For what value of the constant c is the function f continuous on (−∞,∞) where
f(x)= c if x=0, and
xsin(1/x) otherwise
since |sin(1/x)|<=1 x*sin(1/x) -> 0 as x->0
f(0)=0
will make f defined everywhere.
To determine the value of the constant c that makes the function f continuous on the interval (-∞, ∞), we need to evaluate the limit of f(x) as x approaches 0 from both the left and right sides.

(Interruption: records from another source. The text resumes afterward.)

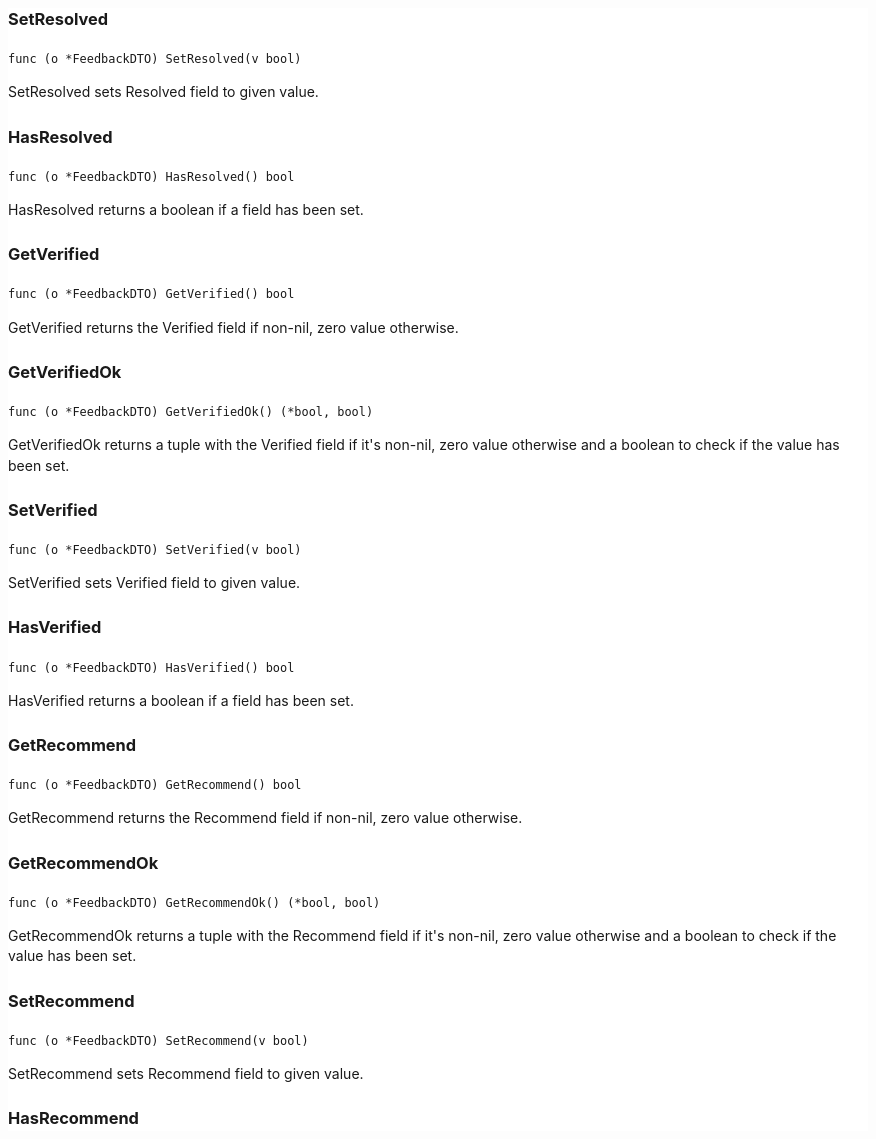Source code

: ### SetResolved

`func (o *FeedbackDTO) SetResolved(v bool)`

SetResolved sets Resolved field to given value.

### HasResolved

`func (o *FeedbackDTO) HasResolved() bool`

HasResolved returns a boolean if a field has been set.

### GetVerified

`func (o *FeedbackDTO) GetVerified() bool`

GetVerified returns the Verified field if non-nil, zero value otherwise.

### GetVerifiedOk

`func (o *FeedbackDTO) GetVerifiedOk() (*bool, bool)`

GetVerifiedOk returns a tuple with the Verified field if it's non-nil, zero value otherwise
and a boolean to check if the value has been set.

### SetVerified

`func (o *FeedbackDTO) SetVerified(v bool)`

SetVerified sets Verified field to given value.

### HasVerified

`func (o *FeedbackDTO) HasVerified() bool`

HasVerified returns a boolean if a field has been set.

### GetRecommend

`func (o *FeedbackDTO) GetRecommend() bool`

GetRecommend returns the Recommend field if non-nil, zero value otherwise.

### GetRecommendOk

`func (o *FeedbackDTO) GetRecommendOk() (*bool, bool)`

GetRecommendOk returns a tuple with the Recommend field if it's non-nil, zero value otherwise
and a boolean to check if the value has been set.

### SetRecommend

`func (o *FeedbackDTO) SetRecommend(v bool)`

SetRecommend sets Recommend field to given value.

### HasRecommend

First, let's consider the left-hand limit as x approaches 0:
lim(x->0-) f(x) = lim(x->0-) xsin(1/x)
Since sin(1/x) is bounded between -1 and 1, the product xsin(1/x) will approach 0 as x approaches 0. Therefore, we can say that:
lim(x->0-) f(x) = 0
Next, let's consider the right-hand limit as x approaches 0:
lim(x->0+) f(x) = lim(x->0+) xsin(1/x)
In this case, the function xsin(1/x) oscillates infinitely as x gets closer to 0. The limit of this function as x approaches 0 does not exist.
For f(x) to be continuous at x = 0, the left-hand limit and the right-hand limit must be equal. Since the right-hand limit does not exist, for f(x) to be continuous on (-∞, ∞), the only possible value for c is:
c = 0
By setting c = 0, the function f(x) becomes:
f(x) = 0 if x = 0,
f(x) = xsin(1/x) otherwise
Therefore, the constant c must be 0 for the function f(x) to be continuous on (-∞, ∞).